New Cornell-led research has found a strong connection between DNA damage triggered by mutations in proteins that surround the cell nucleus, known as lamins, and muscular dystrophy. By exploring the mechanisms that cause the damage, the researchers are hopeful their discovery can help shape better treatments.
The team’s paper, “Mutant Lamins Cause Nuclear Envelope Rupture and DNA Damage in Skeletal Muscle Cells,” was published Dec. 16 in Nature Materials.

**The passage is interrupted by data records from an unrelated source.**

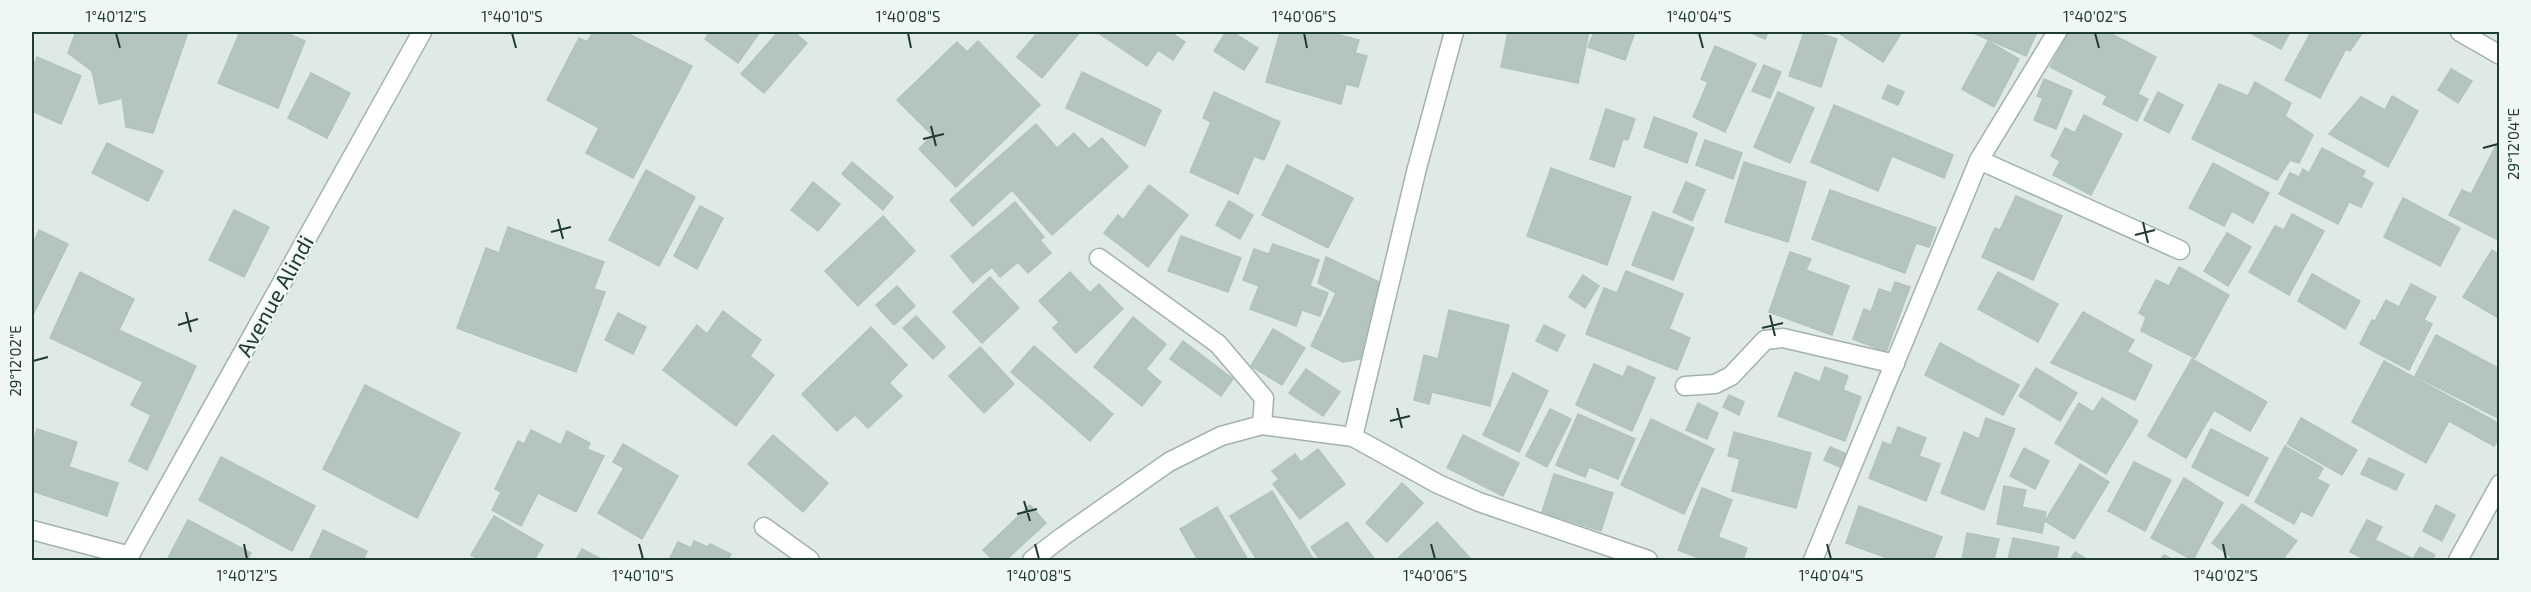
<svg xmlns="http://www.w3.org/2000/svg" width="2531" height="592" font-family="'Exo 2',sans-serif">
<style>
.building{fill:#b4c5be;stroke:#b1c4bc;stroke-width:1.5}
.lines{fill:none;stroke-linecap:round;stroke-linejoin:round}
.minor-casing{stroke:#a2b2ac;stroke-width:21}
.minor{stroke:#fff;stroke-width:18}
.ticks{fill:none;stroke:#203b33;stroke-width:2}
.labels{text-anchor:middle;stroke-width:4.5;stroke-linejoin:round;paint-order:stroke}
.street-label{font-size:22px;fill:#203b33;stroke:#eff7f3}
.neatline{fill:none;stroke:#203b33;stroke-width:2}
.ticks-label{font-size:15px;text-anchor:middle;fill:#203b33}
</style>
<rect width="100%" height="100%" fill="#dfeae5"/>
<g class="building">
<path d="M76,32H188L153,133L126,127L122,98L99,104L92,71L68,53Z"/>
<path d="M240,32H284L305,41L278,108L218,83Z"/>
<path d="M593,32H625L692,66L633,178L586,153L599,128L547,100L579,38L587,42Z"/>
<path d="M710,32H760L738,63L705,39Z"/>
<path d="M778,32H794L807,43L764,93L741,74Z"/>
<path d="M1038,32H1080L1042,78L1017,57Z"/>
<path d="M1097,32H1170L1185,42L1173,60L1158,50L1147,66Z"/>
<path d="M1226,32H1232L1258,48L1244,70L1214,51Z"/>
<path d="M1280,32H1329L1359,40L1355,53L1367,56L1358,87L1346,84L1341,104L1266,82Z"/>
<path d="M1508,32H1589L1578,83L1501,67Z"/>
<path d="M1594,32H1635L1625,60L1588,47Z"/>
<path d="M1749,32H1768L1765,39Z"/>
<path d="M1804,32H1815L1837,39L1821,87L1789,76Z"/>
<path d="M1837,32H1902L1883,62Z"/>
<path d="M1971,32H2037L2026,56Z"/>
<path d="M2069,32H2108L2156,57L2138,94L2148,99L2137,121L2103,104L2107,96L2050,67Z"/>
<path d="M2248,32H2290L2281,49Z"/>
<path d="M2311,32H2363L2350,51L2346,49L2320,98L2285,80Z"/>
<path d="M978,41L1040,105L956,187L919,149L932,135L897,100L957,42L967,52Z"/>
<path d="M1988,41L2019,59L1994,107L1962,89Z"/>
<path d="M1715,46L1756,64L1725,132L1693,117L1708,82L1701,79Z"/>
<path d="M37,57L81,76L61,124L32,111V71Z"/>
<path d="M1764,65L1781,72L1770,98L1752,91Z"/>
<path d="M2451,69L2472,81L2458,103L2438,90Z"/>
<path d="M1082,72L1161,110L1145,146L1066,108Z"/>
<path d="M311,73L350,93L327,138L288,118Z"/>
<path d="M2044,79L2072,91L2056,129L2034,120L2043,98L2037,96Z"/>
<path d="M2255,82L2291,103L2285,116L2313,135L2299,163L2290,160L2277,180L2192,139L2219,84L2248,96Z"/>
<path d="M1888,85L1904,92L1898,105L1882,98Z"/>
<path d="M1214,92L1280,122L1264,160L1254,156L1238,194L1190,172L1211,122L1203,118Z"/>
<path d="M1778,92L1814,108L1790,163L1754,147Z"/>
<path d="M2158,92L2183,105L2169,133L2144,120Z"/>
<path d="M2392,96L2418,111L2388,167L2329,134L2361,97L2385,110Z"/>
<path d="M1834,105L1953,155L1944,178L1892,156L1878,191L1811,162Z"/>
<path d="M1606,109L1635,119L1628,140L1623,139L1614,167L1590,159Z"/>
<path d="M2084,115L2122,134L2091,195L2053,175L2060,161L2051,156L2065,128L2075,133Z"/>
<path d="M1654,117L1697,133L1687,163L1644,147Z"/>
<path d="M1036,124L1057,148L1074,133L1089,149L1102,138L1128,167L1052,235L1012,190L973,226L950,200Z"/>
<path d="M2500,138V241L2449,215L2462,190L2471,194Z"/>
<path d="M1705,140L1742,153L1733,179L1696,165Z"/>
<path d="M107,143L163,171L148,201L92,173Z"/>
<path d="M2322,148L2365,171L2362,177L2373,183L2361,207L2349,202L2338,224L2279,194L2290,173L2299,177L2303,169L2309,173Z"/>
<path d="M852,162L893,197L883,210L842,174Z"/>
<path d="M1744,162L1806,182L1788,242L1725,222Z"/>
<path d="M2213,163L2269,193L2253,223L2232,211L2224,226L2189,208Z"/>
<path d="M1287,165L1353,198L1328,248L1262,215Z"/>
<path d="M1551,168L1631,197L1607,265L1527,236Z"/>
<path d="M646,170L695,197L659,266L609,240Z"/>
<path d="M813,182L840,204L818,231L791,210Z"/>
<path d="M1686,182L1705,190L1692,221L1673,212Z"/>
<path d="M1149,185L1188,215L1148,267L1104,233L1118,215L1123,220Z"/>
<path d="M1830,190L1936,228L1929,247L1916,243L1905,273L1812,239Z"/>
<path d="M2016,196L2062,216L2033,280L1982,257L1995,228L2000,230Z"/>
<path d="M2403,198L2460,228L2440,266L2384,237Z"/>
<path d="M1229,201L1253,215L1240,239L1216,225Z"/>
<path d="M1015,202L1044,237L1040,240L1051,253L1028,273L1018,262L1000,277L992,267L973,283L951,256Z"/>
<path d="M700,206L723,218L697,269L674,256Z"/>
<path d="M234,210L269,227L244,277L209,260Z"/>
<path d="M1653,212L1694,228L1673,280L1632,265Z"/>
<path d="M2292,214L2324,231L2289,295L2249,272L2275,226L2284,230Z"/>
<path d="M883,216L915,251L858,306L825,271Z"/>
<path d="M508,227L604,262L594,289L605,292L576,372L457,328L486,248L499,253Z"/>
<path d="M39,230L68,244L32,317V246Z"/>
<path d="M2227,233L2251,247L2228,286L2204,271Z"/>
<path d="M1181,236L1241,258L1228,292L1168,271Z"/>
<path d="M1273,244L1319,260L1310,286L1328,293L1320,316L1302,310L1296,326L1250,309L1259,286L1243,280L1254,249L1269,254Z"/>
<path d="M2492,250L2500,255V319L2463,297Z"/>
<path d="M1790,252L1811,259L1806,270L1849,286L1832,335L1769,312Z"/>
<path d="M1326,257L1379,282L1360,359L1343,362L1311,346L1336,293L1318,283Z"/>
<path d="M2179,267L2229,295L2195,358L2141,331L2146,317L2139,313L2156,280L2169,286Z"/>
<path d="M1626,271L1683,294L1669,329L1690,338L1677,370L1586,334L1604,288L1617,293Z"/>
<path d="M80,272L134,299L119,330L196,366L147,470L129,461L151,415L131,405L143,382L50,338Z"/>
<path d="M1070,272L1090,293L1099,284L1123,309L1076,353L1053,328L1059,322L1039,301Z"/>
<path d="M1998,272L2058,304L2038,342L1978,309Z"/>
<path d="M2312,274L2360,301L2345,329L2298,301Z"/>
<path d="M1583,275L1599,286L1585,308L1569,297Z"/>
<path d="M990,277L1019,308L982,343L953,312Z"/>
<path d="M1895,282L1910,287L1886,352L1853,339L1864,309L1871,312L1879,289L1891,293Z"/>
<path d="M2411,284L2436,297L2424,320L2432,324L2409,370L2360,344L2372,320L2375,321L2386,300L2399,307Z"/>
<path d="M897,286L915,306L894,325L876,305Z"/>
<path d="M1449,310L1509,325L1490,406L1432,392L1429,404L1414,400L1424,355L1438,359Z"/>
<path d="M723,311L761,340L750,356L774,375L736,426L663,370L697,325L707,334Z"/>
<path d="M2083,312L2134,340L2127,352L2152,365L2135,400L2051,363Z"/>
<path d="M618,313L646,327L633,354L605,340Z"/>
<path d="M916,316L945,347L933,359L903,328Z"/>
<path d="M1133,317L1166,344L1146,369L1161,382L1142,406L1094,367Z"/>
<path d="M1544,325L1565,335L1557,351L1536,341Z"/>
<path d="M871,327L907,365L889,383L902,396L868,428L855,415L837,431L802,394Z"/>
<path d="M1273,329L1305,348L1282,385L1251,366Z"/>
<path d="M2436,335L2500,369V419L2415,376Z"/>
<path d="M1183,341L1233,379L1221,396L1170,359Z"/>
<path d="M1940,343L2019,385L2003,415L1925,375Z"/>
<path d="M1034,346L1113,414L1090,441L1011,372Z"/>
<path d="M980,347L1014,384L984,413L949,376Z"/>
<path d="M2192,359L2267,402L2250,431L2214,410L2186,458L2148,436Z"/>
<path d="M2384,361L2500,424V437L2494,446L2449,421L2426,463L2352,422Z"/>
<path d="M1594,364L1623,377L1628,366L1655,378L1632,431L1576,405Z"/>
<path d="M1825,367L1848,376L1843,390L1861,397L1845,441L1778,416L1795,372L1820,382Z"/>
<path d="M2036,368L2077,393L2060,421L2019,396Z"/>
<path d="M1306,369L1340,392L1323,416L1289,393Z"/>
<path d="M1513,373L1548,391L1519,452L1483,435Z"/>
<path d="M365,385L460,433L417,518L323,469Z"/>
<path d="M1729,395L1744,402L1739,415L1723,407Z"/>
<path d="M2102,398L2138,421L2106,474L2055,443L2079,403L2093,412Z"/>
<path d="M1698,403L1718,413L1707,439L1686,430Z"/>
<path d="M1550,409L1571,419L1547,467L1526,456Z"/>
<path d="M1578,414L1635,439L1618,479L1589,467L1585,477L1556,465Z"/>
<path d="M1986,418L2015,429L1984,510L1941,493L1964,432L1979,439Z"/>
<path d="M2301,418L2357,450L2342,475L2287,444Z"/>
<path d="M1651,419L1714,449L1684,514L1621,485Z"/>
<path d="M1898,427L1926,438L1919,456L1940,464L1926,501L1869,478L1883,442L1891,445Z"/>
<path d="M37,429L77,442L69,467L118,483L107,516L32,491V448Z"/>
<path d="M2211,429L2268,458L2248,496L2192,467Z"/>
<path d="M531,430L561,445L567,431L590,443L587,449L604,456L576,512L538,493L521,526L492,510L501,492L495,489L518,441L524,444Z"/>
<path d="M1734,432L1811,453L1796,508L1732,491L1740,459L1728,456Z"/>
<path d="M773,435L828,483L803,512L748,464Z"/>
<path d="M1463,435L1519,463L1503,496L1447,468Z"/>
<path d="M623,444L678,476L642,539L598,513L624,468L613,462Z"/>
<path d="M2285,446L2323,468L2317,479L2329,485L2312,516L2301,511L2294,524L2255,502Z"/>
<path d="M1830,447L1846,454L1840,467L1824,460Z"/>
<path d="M2024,448L2049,461L2035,489L2010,476Z"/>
<path d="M1318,449L1345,484L1300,519L1273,484L1279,479L1272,471L1295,454L1301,462Z"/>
<path d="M221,457L315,506L292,551L199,500Z"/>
<path d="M2369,458L2404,474L2396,490L2361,474Z"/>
<path d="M2134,462L2171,480L2145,531L2108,511Z"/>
<path d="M2080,464L2109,482L2074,539L2045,521Z"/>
<path d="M1554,474L1613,493L1601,531L1542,512Z"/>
<path d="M2184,478L2223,503L2193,560L2151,538Z"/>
<path d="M1402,483L1423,503L1387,542L1366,523Z"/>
<path d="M2004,486L2026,490L2022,507L2046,512L2042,533L1997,524Z"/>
<path d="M1702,488L1732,500L1718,537L1747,548L1743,560H1704L1678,550Z"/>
<path d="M1272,491L1314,560H1257L1230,516Z"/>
<path d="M2242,504L2297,541L2282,560H2235L2212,543Z"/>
<path d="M1030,505L1046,523L1006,560H993L983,550Z"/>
<path d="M2436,505L2455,515L2442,541L2423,531Z"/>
<path d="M1859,506L1942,537L1933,560H1893L1846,543Z"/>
<path d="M1217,507L1248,560H1198L1180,529Z"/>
<path d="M494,516L543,545L534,560H481L471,555Z"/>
<path d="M188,520L251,553L247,560H167Z"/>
<path d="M2367,520L2382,527L2375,540L2413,559L2420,547L2435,555L2432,560H2367L2350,552Z"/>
<path d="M1347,522L1375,560H1320L1311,547Z"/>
<path d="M1437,522L1470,558L1467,560H1396Z"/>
<path d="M323,530L367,551L363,560H309Z"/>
<path d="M1967,533L1999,539L1994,560H1962Z"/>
<path d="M2013,538L2059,547L2056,560H2008Z"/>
<path d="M694,541L708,547L710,544L731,554L728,560H669L678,542L691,548Z"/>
<path d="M582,549L603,560H576Z"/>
<path d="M2075,552L2088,560H2070Z"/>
<path d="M2164,555L2173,560H2160Z"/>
</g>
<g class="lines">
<g class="minor-casing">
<g id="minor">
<path d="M2460,32L2500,55"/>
<path d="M1979,160L2180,250"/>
<path d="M1099,258L1218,344L1264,398L1262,425"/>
<path d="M1685,386L1715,384L1731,376L1765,340L1783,338L1895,364"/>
<path d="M1353,437L1438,484L1479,502L1648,560"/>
<path d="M764,527L810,560"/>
<path d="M32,530L130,556"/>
<path d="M127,560L422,32"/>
<path d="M1032,560L1062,537L1169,462L1221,436L1262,425L1353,437L1417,168L1454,32"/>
<path d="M1813,560L1979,160L2057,32"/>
<path d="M2458,560L2500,484"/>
</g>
</g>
<use href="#minor" class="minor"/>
</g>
<path class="ticks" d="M116,33L120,48M512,33L516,48M908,33L911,48M1304,33L1307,48M1699,33L1703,48M2095,33L2099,48M931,126L936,146M923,139L944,134M2483,148L2498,144M558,219L563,239M2143,222L2148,243M551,232L571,227M2135,235L2155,230M186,312L191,332M1770,315L1775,336M178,325L198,319M1762,328L1783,323M33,361L48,357M1397,408L1402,428M1390,421L1410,416M1024,501L1030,521M1017,514L1037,509M244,544L247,559M639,544L643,559M1035,544L1039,559M1431,544L1435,559M1827,544L1831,559M2223,544L2226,559"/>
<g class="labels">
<g class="street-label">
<text transform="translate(275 296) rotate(-61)" y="8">Avenue Alindi</text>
</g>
</g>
<rect width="2531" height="592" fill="none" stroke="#eff7f3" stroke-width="66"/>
<rect x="33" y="33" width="2465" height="526" class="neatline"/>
<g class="ticks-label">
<text x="116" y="22">1°40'12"S</text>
<text x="512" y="22">1°40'10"S</text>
<text x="908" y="22">1°40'08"S</text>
<text x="1304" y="22">1°40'06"S</text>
<text x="1699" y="22">1°40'04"S</text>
<text x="2095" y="22">1°40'02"S</text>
<text transform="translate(2514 144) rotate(-90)" y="5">29°12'04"E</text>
<text transform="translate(16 361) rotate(-90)" y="5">29°12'02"E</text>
<text x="247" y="581">1°40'12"S</text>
<text x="643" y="581">1°40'10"S</text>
<text x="1039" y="581">1°40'08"S</text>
<text x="1435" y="581">1°40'06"S</text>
<text x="1831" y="581">1°40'04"S</text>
<text x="2226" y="581">1°40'02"S</text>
</g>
</svg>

The vast majority of muscular dystrophy cases are caused by mutations in dystrophin proteins, which sit at the surface of muscle cells and, when healthy, hold the cells together. Jan Lammerding, associate professor in the Meinig School of Biomedical Engineering, has long looked to the thin membrane, called the nuclear envelope, that surrounds the cell nucleus to understand how it, too, can cause certain forms of muscular dystrophy when components of it are mutated – specifically in muscle cells, which are sensitive to mechanical stress.
“There are more than 500 different mutations that have been identified that cause different diseases,” said Lammerding, the paper’s senior author. “Even though these proteins are expressed in all cells in the human body, most of the mutations cause only muscle disease. So it’s always been a mystery: Why is it that only muscle cells show defects while, for example, the brain, the liver and other tissues that also have the mutant proteins do not show any defects?”